[A Popular History of France From The Earliest Times by Francois Pierre Guillaume Guizot]@TWC D-Link bookA Popular History of France From The Earliest Times CHAPTER XXV 117/150
The infinite resources of his mind, the agreeableness of his conversation, his perseverance combined with the pliancy of his will, the services he was rendering France, the successes he in the long ruin frequently obtained, and his ready apparent resignation under his reverses, for a while made up for or palliated his faults, his falsehoods, his perfidies, his iniquities; but when evil is predominant at the bottom of a man's soul, he cannot do without youth and success; he cannot make head against age and decay, reverse of fortune and the approach of death; and so Louis XI.

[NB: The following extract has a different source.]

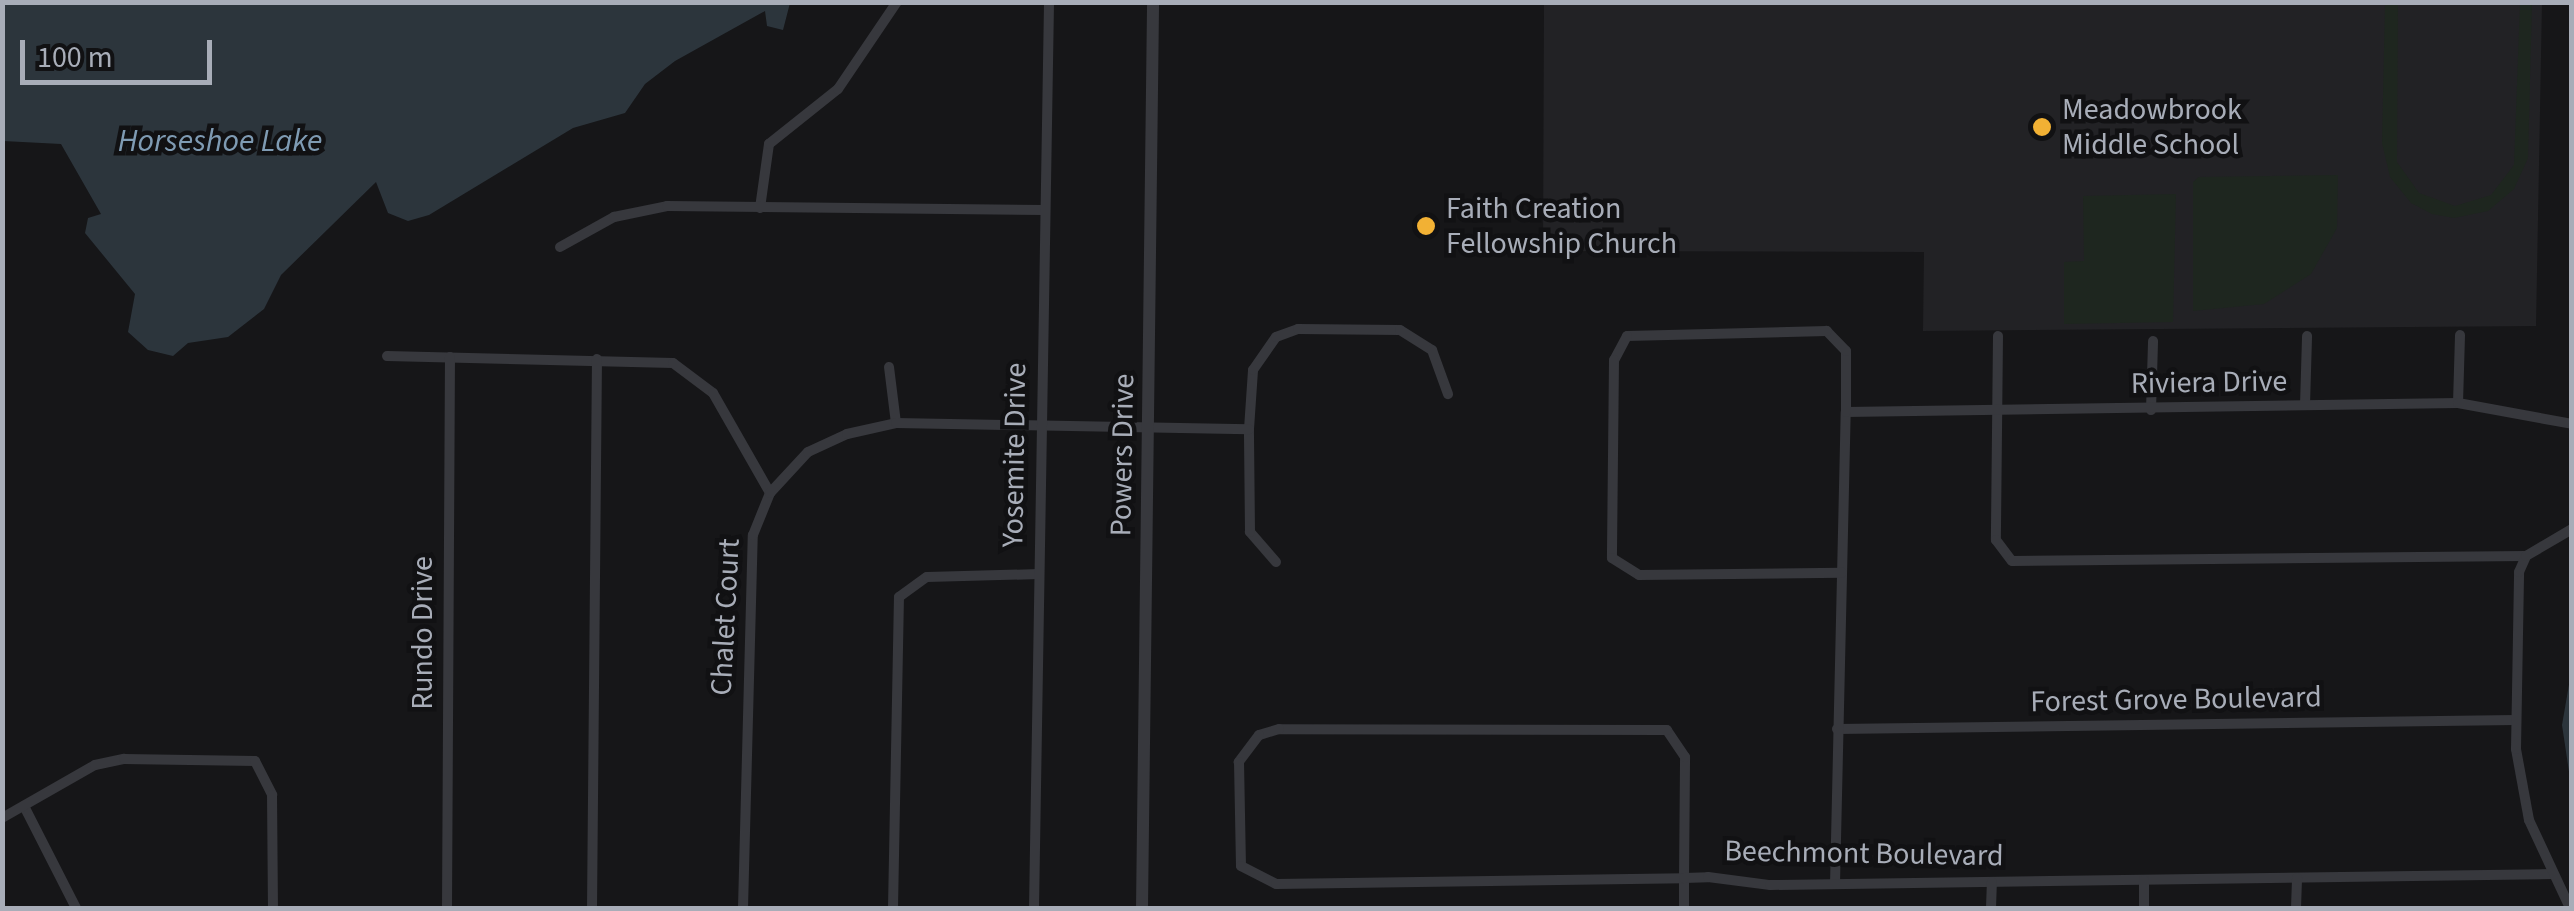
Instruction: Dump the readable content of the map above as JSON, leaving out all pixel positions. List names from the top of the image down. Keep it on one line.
{"streets":{"street":["Riviera Drive","Yosemite Drive","Powers Drive","Chalet Court","Rundo Drive","Forest Grove Boulevard","Beechmont Boulevard"]},"crossings":[["Yosemite Drive","Chalet Court"],["Powers Drive","Chalet Court"]],"water":["Horseshoe Lake"],"places":["Meadowbrook Middle School","Faith Creation Fellowship Church"],"scale_bar":"100 m"}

when old in years, master-power still though beaten in his last game of policy, appeared to all as he really was and as he had been prediscerned to be by only such eminent observers as Commynes, that is, a crooked, swindling, utterly selfish, vindictive, cruel man.

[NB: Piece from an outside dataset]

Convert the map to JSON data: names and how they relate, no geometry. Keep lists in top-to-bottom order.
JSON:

Not only did he hunt down implacably the men who, after having served him, had betrayed or deserted him; he revelled in the vengeance he took and the sufferings he inflicted on them.

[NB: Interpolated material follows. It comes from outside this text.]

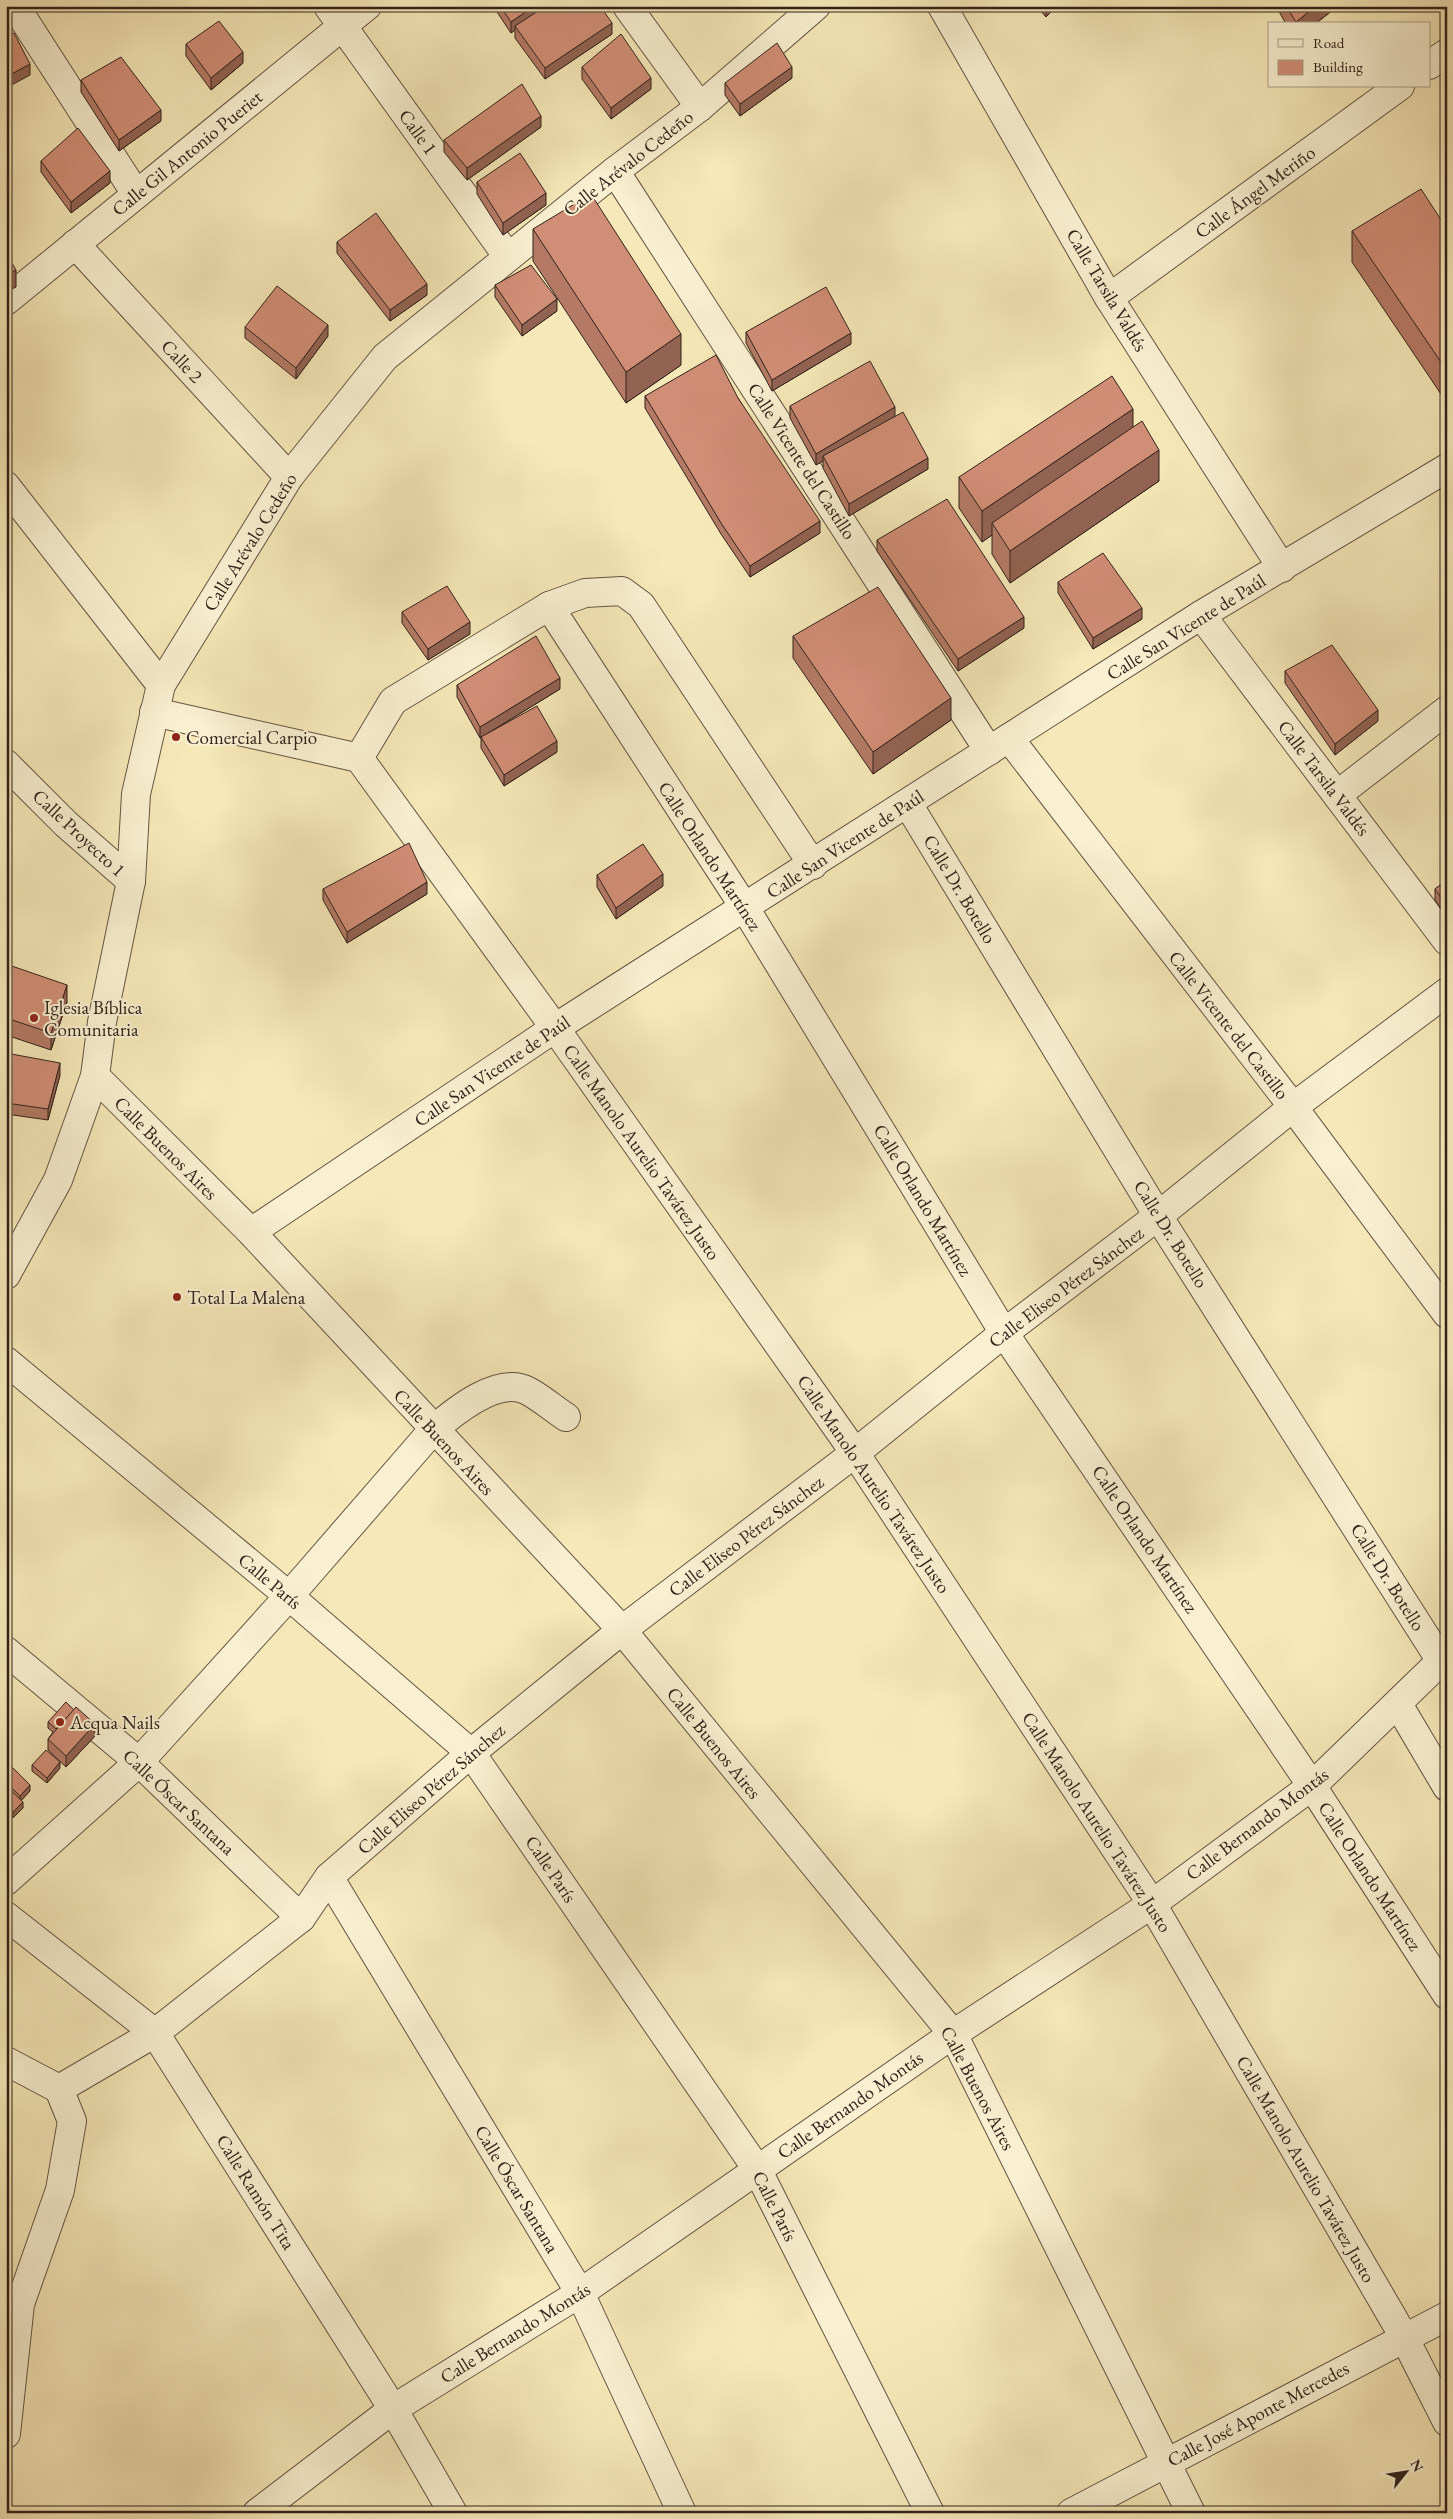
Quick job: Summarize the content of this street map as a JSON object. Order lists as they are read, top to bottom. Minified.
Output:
{"streets":{"street":["Calle 1","Calle Gil Antonio Pueriet","Calle Arévalo Cedeño","Calle Ángel Meriño","Calle Tarsila Valdés","Calle 2","Calle Vicente del Castillo","Calle San Vicente de Paúl","Calle Proyecto 1","Calle Orlando Martínez","Calle Dr. Botello","Calle Buenos Aires","Calle Manolo Aurelio Tavárez Justo","Calle Eliseo Pérez Sánchez","Calle París","Calle Óscar Santana","Calle Bernando Montás","Calle Ramón Tita","Calle José Aponte Mercedes"]},"crossings":[["Calle 1","Calle Gil Antonio Pueriet"],["Calle 1","Calle Arévalo Cedeño"],["Calle Gil Antonio Pueriet","Calle 2"],["Calle Arévalo Cedeño","Calle 2"],["Calle Arévalo Cedeño","Calle Vicente del Castillo"],["Calle Arévalo Cedeño","Calle Proyecto 1"],["Calle Arévalo Cedeño","Calle Buenos Aires"],["Calle Ángel Meriño","Calle Tarsila Valdés"],["Calle Tarsila Valdés","Calle San Vicente de Paúl"],["Calle Vicente del Castillo","Calle San Vicente de Paúl"],["Calle Vicente del Castillo","Calle Eliseo Pérez Sánchez"],["Calle San Vicente de Paúl","Calle Orlando Martínez"],["Calle San Vicente de Paúl","Calle Dr. Botello"],["Calle San Vicente de Paúl","Calle Buenos Aires"],["Calle San Vicente de Paúl","Calle Manolo Aurelio Tavárez Justo"],["Calle Orlando Martínez","Calle Eliseo Pérez Sánchez"],["Calle Orlando Martínez","Calle Bernando Montás"],["Calle Dr. Botello","Calle Eliseo Pérez Sánchez"],["Calle Dr. Botello","Calle Bernando Montás"],["Calle Buenos Aires","Calle Eliseo Pérez Sánchez"],["Calle Buenos Aires","Calle Bernando Montás"],["Calle Buenos Aires","Calle José Aponte Mercedes"],["Calle Manolo Aurelio Tavárez Justo","Calle Eliseo Pérez Sánchez"],["Calle Manolo Aurelio Tavárez Justo","Calle Bernando Montás"],["Calle Manolo Aurelio Tavárez Justo","Calle José Aponte Mercedes"],["Calle Eliseo Pérez Sánchez","Calle París"],["Calle Eliseo Pérez Sánchez","Calle Óscar Santana"],["Calle Eliseo Pérez Sánchez","Calle Ramón Tita"],["Calle París","Calle Bernando Montás"],["Calle Óscar Santana","Calle Bernando Montás"],["Calle Bernando Montás","Calle Ramón Tita"]],"places":["Comercial Carpio","Iglesia Bíblica Comunitaria","Total La Malena","Acqua Nails"],"legend":["Road","Building"],"north":"top right"}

He had raised to the highest rank both in state and church the son of a cobbler, or, according to others, of a tailor, one John de Balue, born in 1421, at the market-town of Angles, in Poitou.
After having chosen him, as an intelligent and a clever young priest, for his secretary and almoner, Louis made him successively clerical councillor in the parliament of Paris, then Bishop of Evreux, and afterwards cardinal; and he employed him in his most private affairs.